Money Markets

Weaker euro signals difficult times for European companies

The euro in use in the Euro Zone. Photo/REUTERS

The euro in use in the Euro Zone. Photo/REUTERS 

It used to be easy to sum up the way European business executives viewed exchange rates: a strong dollar was good; a strong euro was bad.

Most still think that way, but as the euro glides down from the peak of more than $1.50 it reached in November, trading on Tuesday at $1.37, some problems are emerging that complicate the picture.

Yes, the weaker euro is good for European exporters.

It makes it easier for their cars, machinery and beer to compete on price abroad and makes every sale to the US – and to countries like China whose currencies are closely tied to the dollar – more valuable in euros.

The weakening euro is also good news for Greece, Spain and Portugal, which are suffering from excessive trade deficits and struggling to become more competitive in world markets.

“I haven’t heard of anybody who is sad about it,” said Ralph Wiechers of the German Engineering Federation.

But there is also a range of negative effects.

The cost of oil and other raw materials priced in dollars is rising.

Consumer prices could come under pressure because goods imported from outside Europe become more expensive in euro terms.

The euro’s decline reflects the harsh verdict of investors on the Greek debt crisis and the monetary union’s inability to insure that its members adhere to basic principles of fiscal prudence.

“It’s more of a euro weakness than a dollar strength,” said Ulf Schneider, chief executive of Germany based Fresenius. “The whole world is watching, and there is some doubt about the euro.”

Over the next year or so, analysts say, the euro is likely to continue declining as US growth accelerates more quickly than Europe’s.

And the dollar may get an extra push from the Federal Reserve, which is expected to raise official interest rates faster than the European Central Bank will.

Along with brisker US growth, higher interest rates will make it more attractive for investors to own dollar assets.

“The ECB isn’t expected to raise rates until next year and then move slowly,” said Antje Praefcke, a senior foreign exchange strategist at Commerzbank in Frankfurt, who predicts the euro will fall to $1.20 by the end of the year.

These days, though, what may matter most to businesses is not the absolute value of the euro but its stability.

Above all, European business leaders hope the euro will avoid any sudden moves.

The last two years have been a roller-coaster ride.

After climbing fairly steadily for more than two years, the euro peaked near $1.60 in July 2008.

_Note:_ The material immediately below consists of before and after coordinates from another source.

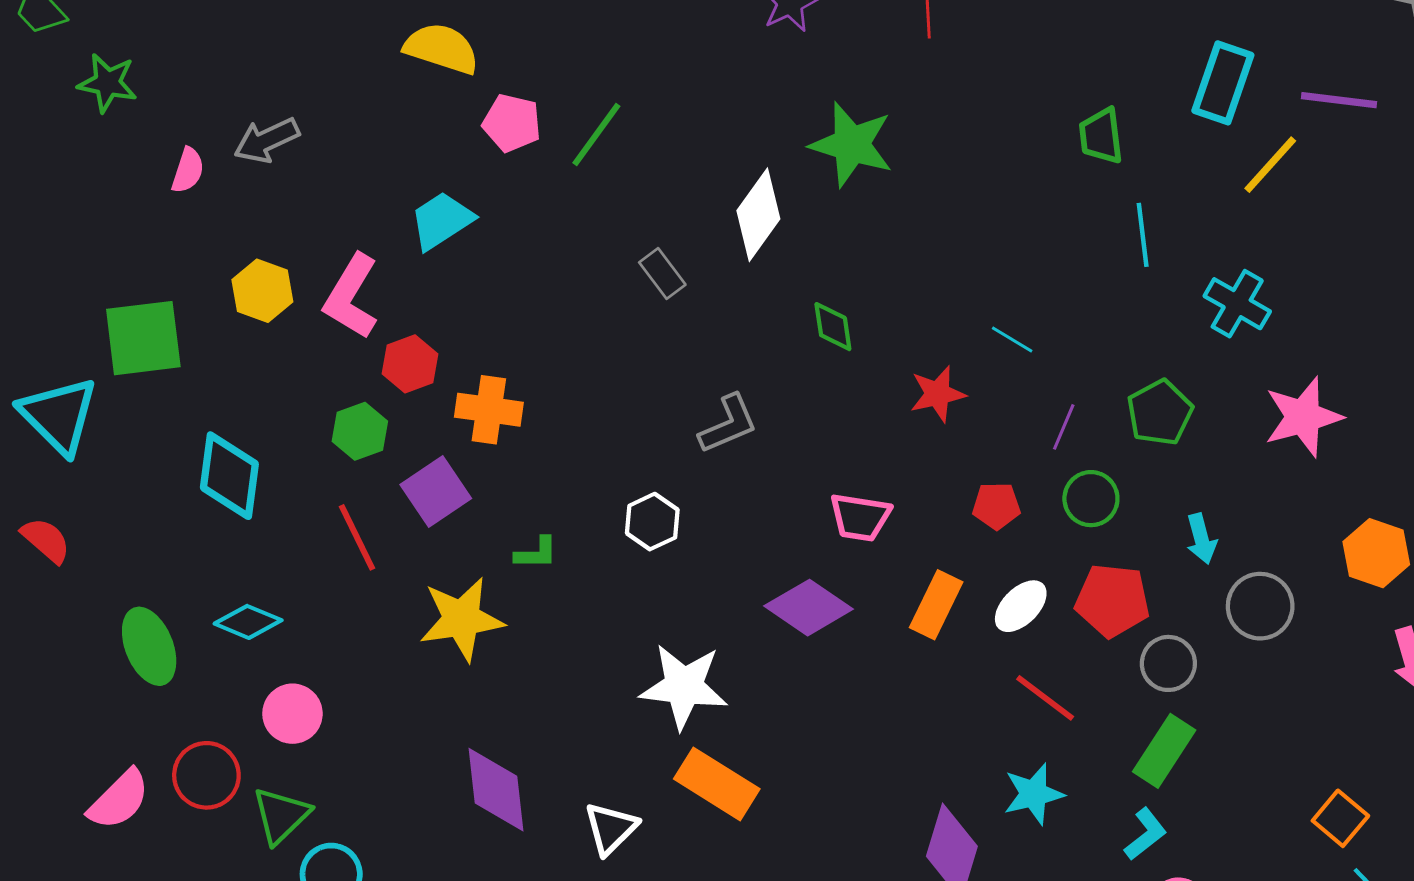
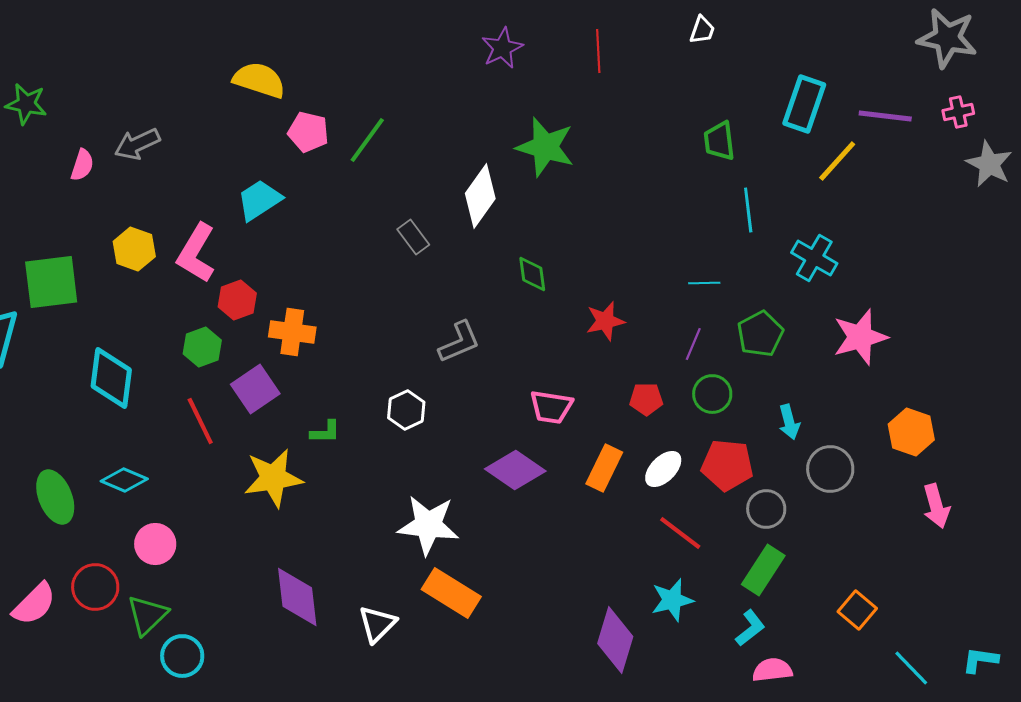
cyan line: (1012, 339) -> (704, 283), moved, turned -32
orange square: (1340, 818) -> (857, 610), moved

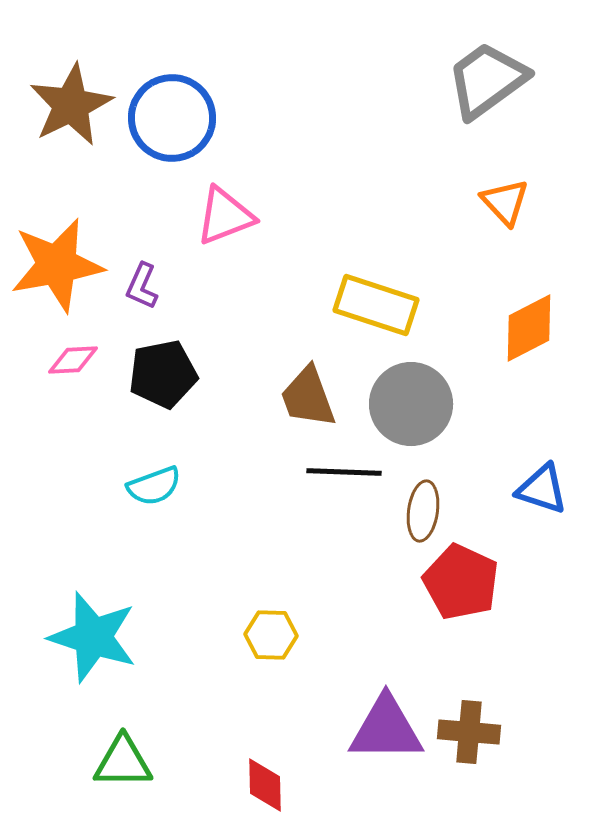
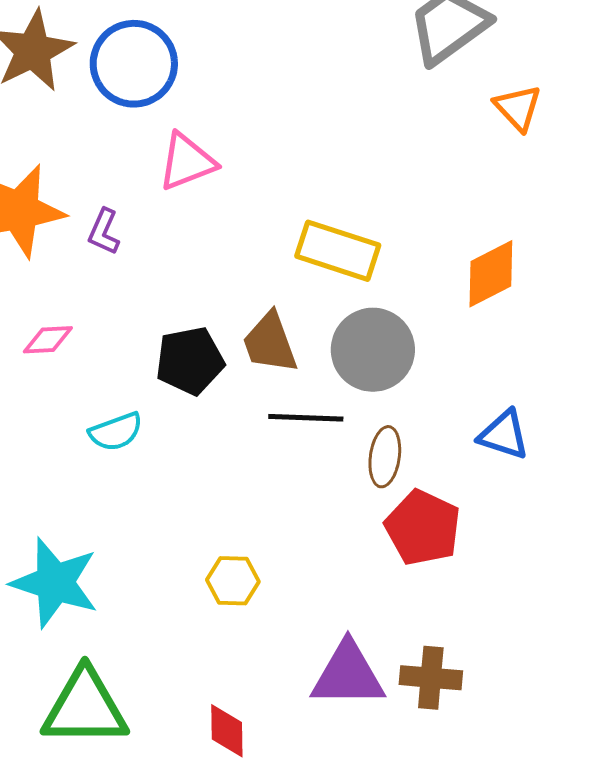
orange triangle: (505, 202) -> (518, 108), moved
pink diamond: (73, 360) -> (48, 340), moved
black pentagon: (163, 374) -> (190, 361), moved
green triangle: (123, 762) -> (85, 708), size x1.5

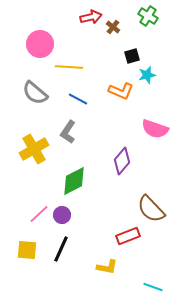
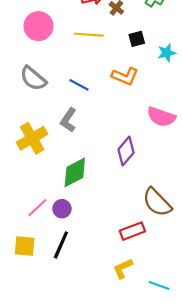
yellow line: (69, 67) -> (89, 35), moved
cyan star: (147, 75) -> (167, 53), moved
yellow L-shape: (107, 267) -> (123, 268), moved, turned 145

But amid the financial crisis, the euro – and most other major currencies – suffered a series of violent swings.

“More important than the absolute level is the amount of volatility you see and how fast these swings are happening,” Schneider of Fresenius said.

Big moves by the dollar, euro and yen also sent shock waves through less widely circulated currencies in eastern Europe or Asia.

The volatility was expensive for exporters like Volkswagen, which suffered $1.65 billion in costs associated with exchange-rate fluctuations.

Companies have made strenuous efforts in the last decade to insulate themselves from currency shocks.

It is routine even for smaller companies to hedge on financial markets, insuring themselves against future exchange rate movements.

But for many companies, currency swings are fairly far down on the list of things that keep their managers up at night.

“We don’t see the currency situation as anything very dramatic,” said Stefan Ingildsen of William Demant Holding Group in Denmark.

The country is not a member of the euro zone, but the Danish krone closely tracks the euro.

Ingildsen’s relaxed attitude might seem surprising considering that the company gets 35 per cent of its sales from the US and makes most of its products in Europe.

But the company buffers itself against dollar fluctuations by purchasing most of its components in China from suppliers that take payment in dollars, a form of so-called natural hedging.

Stronger dollar

As a result, the stronger dollar – which has also risen against the Danish krone – will add only 1 to 2 per cent to operating profit in 2010, Ingildsen said.

Even rising energy prices are not unambiguously bad for European companies.

Costly oil plays to Europe’s strengths in energy-saving technology.